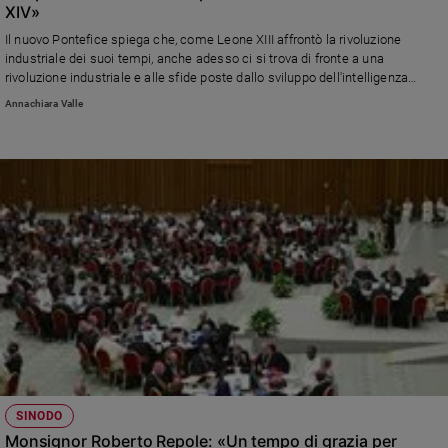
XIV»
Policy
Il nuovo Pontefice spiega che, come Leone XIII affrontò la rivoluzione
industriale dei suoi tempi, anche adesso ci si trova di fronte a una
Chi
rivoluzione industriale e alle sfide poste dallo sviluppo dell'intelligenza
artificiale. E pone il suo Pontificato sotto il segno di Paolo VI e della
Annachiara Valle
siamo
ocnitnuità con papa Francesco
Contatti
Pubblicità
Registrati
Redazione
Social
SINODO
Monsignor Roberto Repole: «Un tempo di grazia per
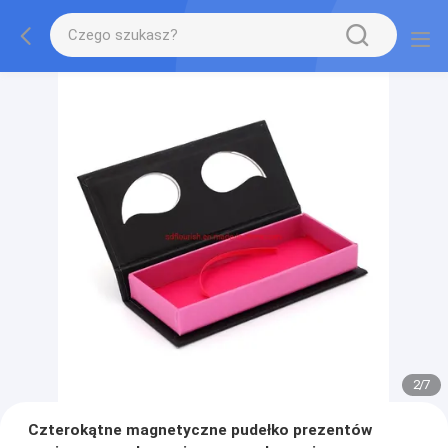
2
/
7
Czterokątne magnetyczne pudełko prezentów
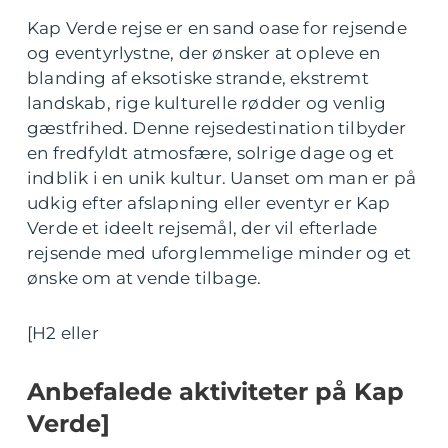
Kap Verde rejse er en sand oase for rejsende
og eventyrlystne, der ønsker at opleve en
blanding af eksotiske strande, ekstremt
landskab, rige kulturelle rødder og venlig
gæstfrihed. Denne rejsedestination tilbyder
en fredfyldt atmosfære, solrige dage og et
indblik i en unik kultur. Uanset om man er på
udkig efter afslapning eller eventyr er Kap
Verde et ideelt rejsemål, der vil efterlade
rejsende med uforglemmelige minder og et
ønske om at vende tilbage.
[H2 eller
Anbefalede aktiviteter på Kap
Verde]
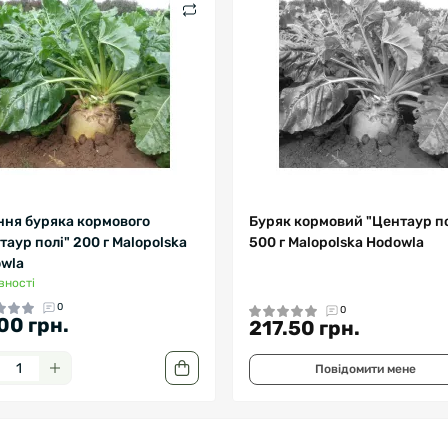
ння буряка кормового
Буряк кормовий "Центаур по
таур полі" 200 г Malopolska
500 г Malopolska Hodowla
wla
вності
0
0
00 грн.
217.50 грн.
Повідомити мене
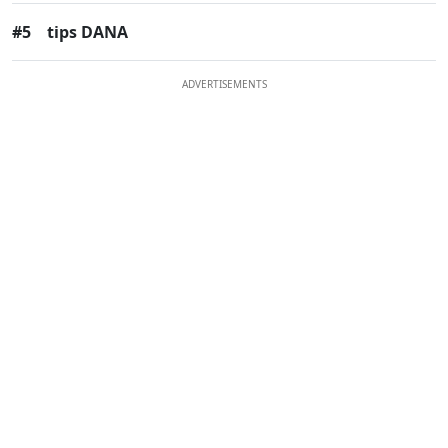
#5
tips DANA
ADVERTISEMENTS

==

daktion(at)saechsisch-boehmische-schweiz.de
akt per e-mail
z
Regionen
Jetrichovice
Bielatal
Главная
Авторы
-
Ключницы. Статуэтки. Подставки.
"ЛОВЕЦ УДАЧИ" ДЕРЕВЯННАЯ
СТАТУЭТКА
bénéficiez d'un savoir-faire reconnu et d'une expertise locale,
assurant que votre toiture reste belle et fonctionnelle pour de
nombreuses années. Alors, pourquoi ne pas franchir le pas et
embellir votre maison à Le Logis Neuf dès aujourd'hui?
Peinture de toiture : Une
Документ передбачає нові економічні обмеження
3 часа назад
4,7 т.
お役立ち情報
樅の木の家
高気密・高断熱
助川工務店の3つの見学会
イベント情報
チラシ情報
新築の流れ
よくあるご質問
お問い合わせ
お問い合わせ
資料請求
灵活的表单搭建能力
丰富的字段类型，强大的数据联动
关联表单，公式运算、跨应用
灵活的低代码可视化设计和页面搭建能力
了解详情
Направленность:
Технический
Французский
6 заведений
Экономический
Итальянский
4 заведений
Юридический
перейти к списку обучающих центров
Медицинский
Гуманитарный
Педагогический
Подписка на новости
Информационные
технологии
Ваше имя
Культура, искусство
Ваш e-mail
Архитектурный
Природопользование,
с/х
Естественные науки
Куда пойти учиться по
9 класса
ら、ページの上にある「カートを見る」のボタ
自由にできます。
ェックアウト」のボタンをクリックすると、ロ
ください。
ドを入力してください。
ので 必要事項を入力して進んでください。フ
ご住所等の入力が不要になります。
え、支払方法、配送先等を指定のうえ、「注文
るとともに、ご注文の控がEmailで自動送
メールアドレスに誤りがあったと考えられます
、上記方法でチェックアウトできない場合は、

#### ABOUT THIS TASK
Once a line of the records is found to contain "eller", copy it out.

#### FINISHED EXERCISE
udkig efter afslapning eller eventyr er Kap
[H2 eller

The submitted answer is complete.